La energía y la esperanza abandonaron por primera vez el corazón del desgraciado. Se vio perdido, creyó que su señor había partido para no volver y le faltó hasta la fuerza para seguir reflexionando con serenidad.

Como un loco, con los pies ensangrentados y el cuerpo magullado, estuvo andando, andando sin parar durante todo el día y parte de la noche. Se arrastraba, ya de rodillas, ya a gatas; veía acercarse el momento en que, faltándole las fuerzas, tenía que morir.

Así llegó a un pantano, o más bien a lo que pronto supo que era un pantano, pues estaba ya muy entrada la noche, y cayó inesperadamente en él. A pesar de sus esfuerzos, a pesar de su desesperada resistencia, se fue hundiendo poco a poco en aquel terreno cenagoso, que a los pocos minutos ya le cubría la mitad del cuerpo.

«¡Aquí está la muerte! —se dijo—. ¡Y qué muerte!».

Luchó, forcejeó con denuedo, hasta con rabia, pero sus esfuerzos sólo servían para sepultarle más y más en aquella tumba que se cavaba él mismo. ¡Ni el tronco de un árbol, ni una miserable caña donde agarrarse!
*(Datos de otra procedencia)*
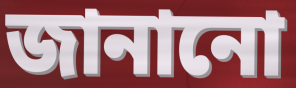
জানানোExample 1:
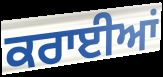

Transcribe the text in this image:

ਕਰਾਈਆਂ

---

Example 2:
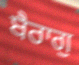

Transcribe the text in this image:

ਬੈਰਾਗੁ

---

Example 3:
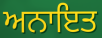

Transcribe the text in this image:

ਅਨਾਇਤ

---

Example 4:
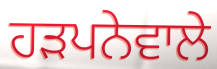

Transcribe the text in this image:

ਹੜਪਨੇਵਾਲੇ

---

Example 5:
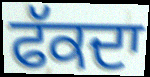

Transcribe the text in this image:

ਫੱਕਦਾ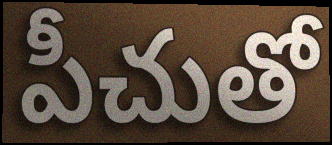
పీచుతో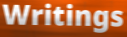
WritingsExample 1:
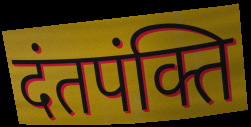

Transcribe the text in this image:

Comprendió que todo para él había concluido y cerró los ojos.

—¡Señor! ¡Señor! ¡Socorro…! —gritó.

Y su voz desesperada, aislada, ahogada ya, se perdió en el silencio de la noche.

CAPITULO XXXVI

Desde que Kennedy había vuelto a tomar su puesto de observación en la proa de la barquilla, no cesó un momento de escudriñar con la mayor atención el horizonte.

Pasado algún tiempo, se volvió al doctor y le dijo:

—Si no me equivoco, allá a lo lejos hay un grupo en movimiento, no siéndome aún posible distinguir si es de hombres o de animales. Lo cierto es que se agitan violentamente, pues levantan una nube de polvo.
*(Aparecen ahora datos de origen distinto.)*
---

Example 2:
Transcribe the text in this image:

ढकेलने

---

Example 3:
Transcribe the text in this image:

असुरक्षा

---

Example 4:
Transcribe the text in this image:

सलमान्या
—¿No será un viento contrario —preguntó Samuel—, tromba que nos arrastraría de nuevo hacia el norte?

Y se levantó para examinar el horizonte.

—No lo creo, Samuel —respondió Kennedy—. Es una manada de gacelas o de toros salvajes.
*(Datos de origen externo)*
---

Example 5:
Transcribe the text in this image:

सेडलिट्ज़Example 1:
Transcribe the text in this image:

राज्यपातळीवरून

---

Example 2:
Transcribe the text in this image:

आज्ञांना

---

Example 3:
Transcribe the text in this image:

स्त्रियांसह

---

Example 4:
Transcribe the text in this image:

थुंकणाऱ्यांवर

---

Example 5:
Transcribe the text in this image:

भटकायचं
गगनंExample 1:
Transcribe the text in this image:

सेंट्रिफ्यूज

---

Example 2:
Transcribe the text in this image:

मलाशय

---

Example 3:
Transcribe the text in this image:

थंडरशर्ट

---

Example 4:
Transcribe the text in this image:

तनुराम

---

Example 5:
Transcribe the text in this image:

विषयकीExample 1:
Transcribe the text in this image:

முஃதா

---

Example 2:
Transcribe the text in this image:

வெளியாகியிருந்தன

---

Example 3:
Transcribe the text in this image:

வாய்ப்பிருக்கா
—Tal vez, Dick; pero, sea lo que sea, se halla al menos a nueve o diez millas de distancia, y yo no alcanzo a ver nada, ni aun con el anteojo.

—De todos modos, no lo perderé de vista. Hay, en lo que vislumbro, algo extraordinario que excita mi curiosidad sin saber por qué; diríase que es una maniobra de caballería. ¡Y loes! ¡Son jinetes! ¡Mira!

El doctor observó con atención el grupo indicado.